Apparemment, l’Occident et Israël doivent non seulement donner au Hamas un certain répit (une « trêve»), mais en plus ils devraient le subventionner alors qu’il reprend son souffle avant de poursuivre la lutte pour l’annihilation de l’état juif.
Et cette folie se déroule dans le cadre d’un surréalisme bien plus grand. Le Tibet est absorbé par la Chine ; les forces turques se sont appropriées une bonne partie de l’île grecque de Chypre ; l’Allemagne d’aujourd’hui est plus petite de 10% que celle de 1945. Mais ce n’est qu’au Moyen-Orient que l’on parle de « territoires occupés », territoires qui résultent de la défaite militaire d’un agresseur.
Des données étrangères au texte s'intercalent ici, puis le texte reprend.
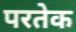
परतेक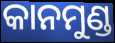
କାନମୁଣ୍ଡ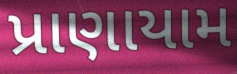
પ્રાણાયામ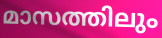
മാസത്തിലും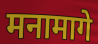
मनामागे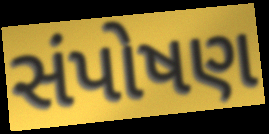
સંપોષણ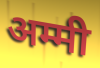
अम्मीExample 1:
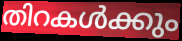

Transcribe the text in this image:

തിറകൾക്കും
Après la guerre de 1967, Bagdad, le Caire et d’autres villes arabes ont été purgées de plus d’un demi million de Juifs, délogés par la force; mais ce n’est qu’en Cisjordanie qu’on continue de trouver des réfugiés apatrides. Plus d’un million de gens furent massacrés au Rwanda, des milliers meurent chaque mois au Darfour : tout le monde roupille. Mais que moins de 60 personnes soient tuées à Jenin, produit d’une bataille régulière, et le globe se voit sermonné au sujet de « Jeningrad » - évoquant soudainement les 1.5 million de victimes de Leningrad et Stalingrad en tant que points de comparaison morale.
Maintenant, le monde islamique organise le boycott du Danemark parce qu’un de ses journaux a choisi de publier des dessins supposés avoir ridiculisé le prophète Mahomet. Nous sommes censés oublier qu’il est de rigueur, dans la grivoise culture populaire scandinave, d’attaquer le Christianisme en toute impunité. Et nous devons encore moins nous rappeler que des terroristes du Hamas occupèrent et profanèrent l’église de la Nativité à Bethléem lors d’une mascarade retransmise par les télévisions du monde entier.
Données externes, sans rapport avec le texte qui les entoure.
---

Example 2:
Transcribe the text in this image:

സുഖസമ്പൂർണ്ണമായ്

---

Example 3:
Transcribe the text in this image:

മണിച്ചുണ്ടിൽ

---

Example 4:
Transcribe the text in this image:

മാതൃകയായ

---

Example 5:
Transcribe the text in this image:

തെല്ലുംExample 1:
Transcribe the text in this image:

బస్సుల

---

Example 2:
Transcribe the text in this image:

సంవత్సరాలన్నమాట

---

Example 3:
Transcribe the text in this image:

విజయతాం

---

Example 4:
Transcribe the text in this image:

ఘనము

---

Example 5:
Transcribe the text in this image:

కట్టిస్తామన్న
Ici, des fonctionnaires danois sont menacés, des boycotts organisés, des ambassadeurs rappelés et, bien sûr, Bill Clinton se met en avant pour offrir de nouvelles excuses, tout en engrangeant les honoraires des conférences qu’il donne dans le pétrolifique Golfe, comme pour son mea-culpa de l’an dernier à la mollahcracie iranienne. Il y a maintenant un schéma aux excuses Clintoniennes : elles se produisent presque toujours outre-mer, et sur les subsides de quelqu’un d’autre.
Depuis la peine de mort mémorable prononcée par la théocratie iranienne à l’encontre de Salman Rushdie, le monde occidental a, peu à peu et insidieusement, accepté ces lois d’asymétrie. Peut-être en raison de ce qu’on pourrait légitimement appeler le « principe du déséquilibré » («ces gens sont capable de faire n’importe quoi à tout moment »), le Moyen-Orient musulman peut exiger un comportement-type envers lui et un autre envers le reste du monde. Il ne requiert rien de sa propre population et exige tout de celle des autres, sans avoir à craindre de répercussions graves en ces temps de Politiquement Correct, les riches et oisifs occidentaux étant surtout soucieux d’éviter toute brèche dans leurs vies relativement protégées.
Et puis il y a le « Président » d’Iran, Ahmadinejad, qui, 60 ans à peine après l’Holocauste, renchérit sur Mein Kampf en promettant non seulement, comme Hitler, d’éliminer les Juifs, mais aussi, surpassant le Fuhrer, en entreprenant publiquement ou presque de se procurer les moyens de le faire. Et le reste du monde islamique, nourri quotidiennement des insultes de « porcs et singes » [adressées aux Juifs], peut à peine dissimuler sa jalousie de voir l’outsider chiite persan tenter sa chance avant eux dans cette entreprise risquée.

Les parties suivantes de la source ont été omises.